Even so, simplicity can feel unsatisfactory or even provocative. Semmelweis, considered arrogant by senior doctors, was ostracized and eventually dismissed from his post. An early pioneer in germ theory, he died in a Viennese insane asylum, after being severely beaten by guards. In Switzerland, although evidence for the efficacy of iodized salt was robust, some eminent scientists spoke out against the interventions—advocating for elaborate alternative treatments. We’ll do our best to avoid publishing work that we wish were true, and instead aim to provide balanced, honest, and rigorous coverage of biotechnology.

High-impact solutions: Progress often makes its greatest strides in areas that are not widely covered by the media. We will de-emphasize medical topics and focus instead on areas such as animal welfare and climate resiliency, where biotechnology has proven astonishingly effective yet remains underexplored. We want people to focus on what is most urgent and tractable, and not necessarily on what is most glamorous. 

Laundry is one example. Engineered enzymes that remove stains in cold water reduced the energy required to do laundry by about 90 percent. Laundry may not be as immediately headline-grabbing as new cancer therapies, but it provides a concrete and ingenious solution to a demonstrable need. 

Mechanisms: Biotechnology shouldn’t be a mystery. Although its mechanisms are often infinitesimal, biology is material rather than magic. Cells are made from collections of atoms that we can manipulate, visualize, and control. Every engineering application has a mechanistic and tangible explanation. Often, these explanations are astonishingly beautiful. We encourage our writers to delve deeper and elucidate complex concepts in clear, illustrative prose.

***

Asimov Press will publish one feature article every two weeks, with additional newsletters and shorter essays scattered in between. Articles will be bundled into a magazine every three months, and each magazine will have a themed section with additional pieces that have not been published before.

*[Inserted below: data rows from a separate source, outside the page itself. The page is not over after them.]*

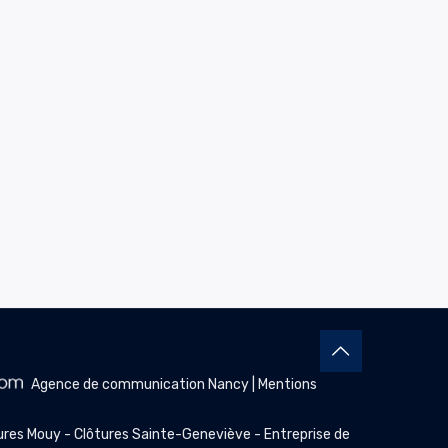
Agence de communication Nancy
|
Mentions
ures Mouy
-
Clôtures Sainte-Geneviève
-
Entreprise de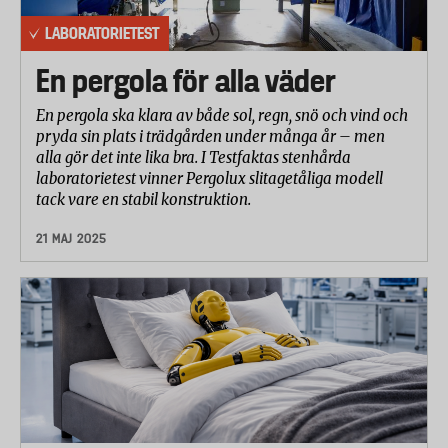
LABORATORIETEST
En pergola för alla väder
En pergola ska klara av både sol, regn, snö och vind och
pryda sin plats i trädgården under många år – men
alla gör det inte lika bra. I Testfaktas stenhårda
laboratorietest vinner Pergolux slitagetåliga modell
tack vare en stabil konstruktion.
21 MAJ 2025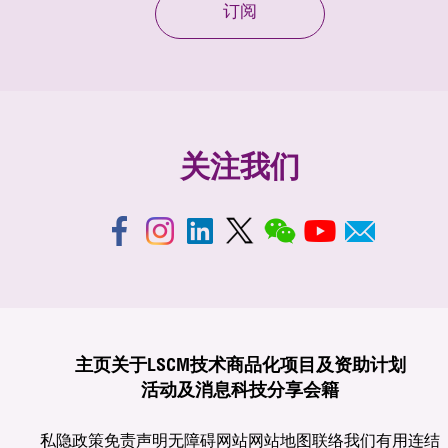
订阅
关注我们
主页
关于LSCM
技术商品化
项目及资助计划
活动及消息
科技分享
会籍
私隐政策
免责声明
无障碍网站
网站地图
联络我们
有用连结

Learn more about our article types and how to write for us by perusing the Pitch Guide. Deep Dives explain how hard-won progress can be, and in so doing, help us better appreciate how far humanity has come. We’re particularly fond of Why We Didn’t Get a Malaria Vaccine Sooner. Essays explain surprising viewpoints or make compelling arguments about biotechnology; examples include I Should Have Loved Biology, Pandemic Prevention as Fire-fighting, and Is cultivated meat for real?  We’re also commissioning speculative fiction that imagines positive, but plausible, biological futures, in addition to photo essays that visually demystify places involved in biotechnology. Book projects will launch in 2024.

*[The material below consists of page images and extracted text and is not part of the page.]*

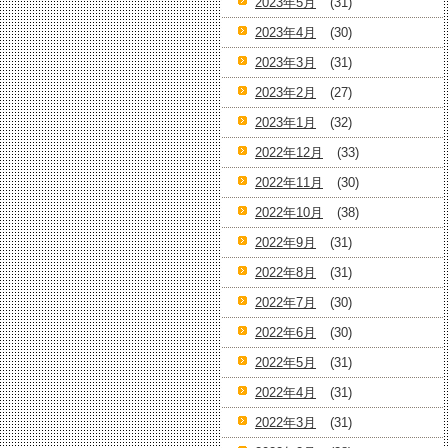
2023年5月
(31)
2023年4月
(30)
2023年3月
(31)
2023年2月
(27)
2023年1月
(32)
2022年12月
(33)
2022年11月
(30)
2022年10月
(38)
2022年9月
(31)
2022年8月
(31)
2022年7月
(30)
2022年6月
(30)
2022年5月
(31)
2022年4月
(31)
2022年3月
(31)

Asimov Press is an editorially-independent initiative funded by Asimov but does not publish pieces about the company or its commercial interests. Our team consists of two founding editors: Niko McCarty and Xander Balwit. We’re grateful to have excellent advisors aiding us on this journey, including Saloni Dattani (Our World in Data, Works in Progress), Tessa Alexanian (The Council on Strategic Risks), Tom Ellis (Imperial College London), and Tony Kulesa (Pillar VC).

Footnotes

  1. "I then most always saw, with great wonder, that in the said matter there were many very little living animalcules, very prettily a-moving.”
  2.  Including some 60,000 plants from Cuba, Mexico, and the U.S.
  3. The term was first coined by Warren Weaver, a mathematician-turned-director of the Division of Natural Sciences at the Rockefeller Foundation, in 1938. Weaver funded some of the most renowned molecular biologists of all time, including Linus Pauling, George Beadle, Edward Tatum, Salvador Luria and Max Delbrück.